O tempo de elucidação do crime é razoável para uma investigação considerada tão complexa?
— A gente sabe que não é um crime fácil, mas mil dias é muita coisa. Tenho acompanhado de perto as investigações e sei que em nenhum momento elas pararam. Sei que eles têm mania de investigação e estão produzindo provas. Mas o que mais a gente espera é que os investigadores cheguem, o mais breve possível, no mandante. Sei que existem informações novas, como a quebra de senhas de telefones, e é nisso que a gente espera que surjam novas informações para se chegar no mando.
Marielle virou um símbolo de lutas?
— É importante enfatizar o efeito social da morte da Marielle. A gente decidiu, ainda no local do crime, que o velório seria na Câmara dos Vereadores. No dia seguinte ao crime, havia uma multidão na porta do Palácio Pedro Ernesto. Ninguém convocou ninguém. Aquela cena foi espontânea. Eu lembro que os corpos de Marielle e Anderson teriam que passar pela praça, na Cinelândia, pois não tinha como atravessar de carro. Nós não prevemos isso. Eu me lembro que o povo abriu caminho espontaneamente. Os caixões passaram no meio do mar de gente que se formou ali. Pessoas em pranto. Naquele momento, era a memória da Marielle conquistando um mundo de seguidores. Quem achou que estava silenciando uma mulher vereadora, lhe deu muito mais voz. Neste sentido, o crime cometido contra ela deu errado.
Com a investigação do caso Marielle foi possível a prisão de integrantes do crime organizado, o que não vinha acontecendo. Como você vê isso?
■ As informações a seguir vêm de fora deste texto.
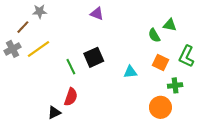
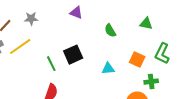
gray star: (40, 11) -> (31, 19), moved
green semicircle: (154, 35) -> (110, 31), moved

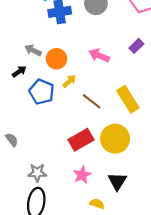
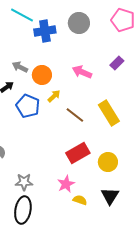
yellow circle: (115, 139) -> (108, 162), moved, size x0.7
red rectangle: (81, 140) -> (78, 153), moved
black triangle: (117, 181) -> (110, 196), moved
yellow semicircle: (97, 204) -> (80, 200), moved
— De um lado surge uma força política muito grande como forma de reação à violência. De outro, grupos criminosos muito bem-estruturados, como, por exemplo, o Escritório do Crime (grupo de matadores de aluguel), foram desmontados. A força dela foi muito maior do que os seus assassinos poderiam calcular.
Qual a sua expectativa para a elucidação do crime?
— As investigações têm que ser concluídas. A gente tem que transformar essa cicatriz em tatuagem.
Você acha possível que o miliciano Cristiano Girão, listado na CPI das Milícias, seja o mandante da morte de Marielle?
— Não tenho dúvidas, pelas investigações, de que a milícia está por trás do crime. Dizer qual milícia e por quais interesses, seria preciso que a investigação fosse concluída para ter mais clareza. O trabalho da CPI foi muito forte, gerou várias prisões. É preciso saber se isso foi suficiente como motivação. Que a milícia é capaz de cometer um crime desta natureza, zero dúvidas. Ao mesmo tempo, a gente não quer antecipar culpas e responsabilidades sem provas. É possível que a vingança tenha sido direcionada a mim, tendo em vista que Marielle era uma grande parceira. Até porque, outras pessoas ligadas a mim, também foram pesquisadas pelos autores do crime (o sargento reformado Ronnie Lessa e o ex-PM Élcio de Queiroz, presos na Penitenciária Federal de Porto Velho, em Rondônia). Essa é uma suspeita que faz sentido para a polícia. Independente da resposta, isso tudo deixa claro que o Rio não pode continuar convivendo com as milícias como se fosse inevitável. O Rio precisa somar todas as forças: prefeito, governador, Ministério Público e sociedade para o enfrentamento dessa máfia que está estabelecida no Rio. O estado não pode mais conviver com o crime organizado.